On Comedy and Tragedy

Over the weekend, for some reason, I found myself thinking about a question I had on an exam over 30 years ago.  The test was on “Twelfth Night,” and the question was “Did Malvolio get what he deserved?”  I’m pretty sure I said yes, because he refused to be reconciled with the other characters at the end of the play, but it could reasonably go either way.

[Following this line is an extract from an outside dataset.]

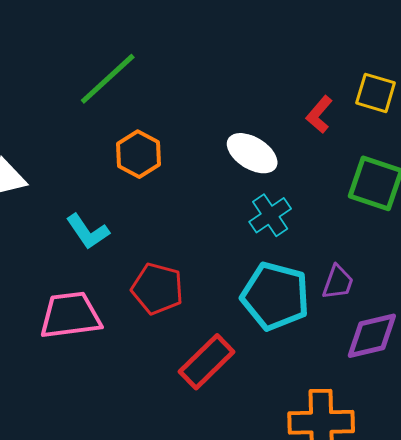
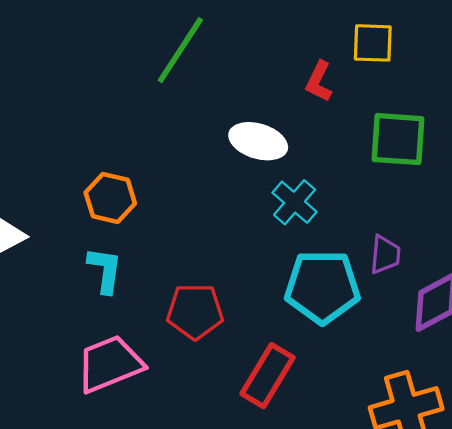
green line: (108, 79) -> (180, 50), moved
orange hexagon: (138, 154) -> (110, 198), moved
cyan L-shape: (88, 232) -> (105, 270), turned -123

From that jumping-off point, I deconstructed centuries of Western thought about the condition of mankind into the following table:

Justice In the World                                     Arbitrary Outcomes

Optimism         Enlightenment philosophy/theology                    Comedy

Pessimism        Protestant sects                                                         Tragedy

“Comedy” falls under “Arbitrary Outcomes” because the characters behave foolishly, but receive a better outcome than they deserve.  In “Tragedy,” on the other hand, flawed but essentially admirable people are punished regardless of the purity of their intentions.  “Enlightenment philosophy/theology” would include Marxism, a range of 18th and 19th Century idealist philosophies, and some relatively new religious sects.  Any Protestant religion influenced by Calvinism would likely fall under Justice/Pessimism.

The thread uniting “Comedy” and “Tragedy” explains why it is possible for a single playwright to be proficient at both.

If you are an Enlightenment/Optimist in this country, you are almost certainly a liberal Democrat.  If you are a Protestant/Pessimist, you are probably a reactionary Republican.  The other two, politically, fall in the middle.